Davon profitiert das Autohaus. „Etwa jeder Dritte kommt auch in den Showroom“, berichtet Bernds. Damit hat der Händler am Wochenende rund 100 zusätzliche Besucher im Autohaus. Bernds ist zufrieden. So zufrieden, dass die Autohausgruppe das Konzept auch auf andere Standorte ausdehnen will.

„Der Ansatz ist sehr gut“, lobt Guillaume Pelletreau, Geschäftsführer Nissan Center Europe. „Ein Autohaus muss mehr sein als eine Fläche, um Autos zu verkaufen.“ Dabei muss es sich nicht zwingend um Gastronomie handeln. „Entscheidend ist, dass das Angebot nicht den Werten von Nissan entgegensteht.“

Das gastronomische Angebot hilft logistisch auch bei anderen Events: Anfang Juli veranstaltet das Autohaus Bernds das „Nissan Summer Meet“. Dann präsentieren Nissan-Freaks ihre Fahrzeuge – egal ob original oder getunt, Showcar oder Rennwagen. Bernds geht davon aus, dass rund 200 Besucher ihre Autos zeigen. Im Rahmen der Veranstaltung baut das Autohaus eine Großbildleinwand auf. Gezeigt werden sowohl Formel 1 als auch Fußball-WM. „Wir rechnen mit weiteren rund 1.000 Besuchern“, ergänzt der Prokurist.

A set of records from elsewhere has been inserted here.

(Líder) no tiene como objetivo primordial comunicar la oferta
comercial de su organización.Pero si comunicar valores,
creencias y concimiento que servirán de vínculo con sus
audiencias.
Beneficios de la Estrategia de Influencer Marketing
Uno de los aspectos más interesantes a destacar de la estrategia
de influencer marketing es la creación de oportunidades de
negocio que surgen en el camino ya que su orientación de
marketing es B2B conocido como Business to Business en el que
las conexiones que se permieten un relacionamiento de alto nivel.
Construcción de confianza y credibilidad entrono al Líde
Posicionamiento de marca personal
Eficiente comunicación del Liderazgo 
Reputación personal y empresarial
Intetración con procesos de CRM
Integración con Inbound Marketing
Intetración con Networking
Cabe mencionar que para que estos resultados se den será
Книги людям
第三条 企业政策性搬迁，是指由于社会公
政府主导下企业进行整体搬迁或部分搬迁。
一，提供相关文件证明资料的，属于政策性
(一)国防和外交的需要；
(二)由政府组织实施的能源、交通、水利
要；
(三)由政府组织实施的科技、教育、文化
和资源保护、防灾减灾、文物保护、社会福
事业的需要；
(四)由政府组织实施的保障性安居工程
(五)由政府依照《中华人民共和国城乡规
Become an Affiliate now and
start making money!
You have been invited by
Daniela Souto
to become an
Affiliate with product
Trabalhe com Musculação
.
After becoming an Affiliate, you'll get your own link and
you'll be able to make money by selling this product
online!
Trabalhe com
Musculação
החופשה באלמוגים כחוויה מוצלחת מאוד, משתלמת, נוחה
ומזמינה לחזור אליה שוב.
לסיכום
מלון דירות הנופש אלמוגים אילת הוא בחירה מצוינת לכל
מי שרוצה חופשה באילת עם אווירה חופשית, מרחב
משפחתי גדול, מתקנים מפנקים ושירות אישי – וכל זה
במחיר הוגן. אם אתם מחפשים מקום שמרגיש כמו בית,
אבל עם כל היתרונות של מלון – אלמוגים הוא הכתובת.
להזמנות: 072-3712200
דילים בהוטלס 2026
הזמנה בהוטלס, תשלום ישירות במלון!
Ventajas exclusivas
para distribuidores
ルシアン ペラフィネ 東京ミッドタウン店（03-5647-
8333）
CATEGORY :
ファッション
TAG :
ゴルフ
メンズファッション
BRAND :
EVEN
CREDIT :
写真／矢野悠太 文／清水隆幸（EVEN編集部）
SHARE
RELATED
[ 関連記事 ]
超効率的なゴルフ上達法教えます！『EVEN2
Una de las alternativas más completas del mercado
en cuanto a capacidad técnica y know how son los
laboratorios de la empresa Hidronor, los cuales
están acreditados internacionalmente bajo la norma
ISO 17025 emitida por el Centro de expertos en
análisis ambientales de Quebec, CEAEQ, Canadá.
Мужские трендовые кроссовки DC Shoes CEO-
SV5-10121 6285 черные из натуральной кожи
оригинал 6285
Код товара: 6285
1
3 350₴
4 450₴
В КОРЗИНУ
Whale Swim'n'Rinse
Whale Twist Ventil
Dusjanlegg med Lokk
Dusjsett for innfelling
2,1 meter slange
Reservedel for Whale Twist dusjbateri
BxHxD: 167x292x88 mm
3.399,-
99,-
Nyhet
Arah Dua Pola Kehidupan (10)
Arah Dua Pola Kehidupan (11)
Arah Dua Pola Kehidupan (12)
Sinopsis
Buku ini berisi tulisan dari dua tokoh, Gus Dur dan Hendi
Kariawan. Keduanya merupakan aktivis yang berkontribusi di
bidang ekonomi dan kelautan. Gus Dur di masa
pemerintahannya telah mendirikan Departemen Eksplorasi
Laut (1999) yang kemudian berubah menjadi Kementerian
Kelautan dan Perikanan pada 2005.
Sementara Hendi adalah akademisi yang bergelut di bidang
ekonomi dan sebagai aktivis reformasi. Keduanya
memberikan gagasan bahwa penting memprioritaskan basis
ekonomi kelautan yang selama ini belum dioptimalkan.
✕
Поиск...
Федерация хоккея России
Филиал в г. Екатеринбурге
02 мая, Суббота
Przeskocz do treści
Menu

Ziel sei, die Marke Nissan in der Region bekannter zu machen.

Vom Baumarkt zum Neuwagen-Palast

Um solche Veranstaltungen durchführen zu können, braucht man den entsprechenden Platz. Der ist beim Oberhausender Standort der Bernds-Gruppe vorhanden. Denn zuvor war das Gebäude ein Baumarkt. Davon ist nicht viel geblieben. Das gesamte Gebäude wurde entrümpelt. Bis auf die Grundsäulen und das Dach ist alles neu.

Am Standort Oberhausen hat die Bernds-Gruppe 25 Mitarbeiter beschäftigt. Das ist wenig für so viel Platz. Doch die zentralen Funktionen wie Buchhaltung und Marketing hat der Familienbetrieb am Hauptstandort in Duisburg zentralisiert. Hier laufen die Fäden der Unternehmensgruppe mit ihren neun Standorten und mehr als 300 Mitarbeitern zusammen.

Insgesamt hat die Gruppe sechs Marken im Angebot: Neben Nissan und Infiniti sind dies Renault und Dacia sowie Ford und Opel. Insgesamt will das Unternehmen im laufenden Jahr rund 8.500 Autos verkaufen – davon 5.500 Neuwagen und 3.000 Gebrauchtwagen. Dazu sollen die Nissan-Modelle, die das Autohaus nunmehr seit zehn Jahren verkauft, rund 800 Fahrzeuge beitragen.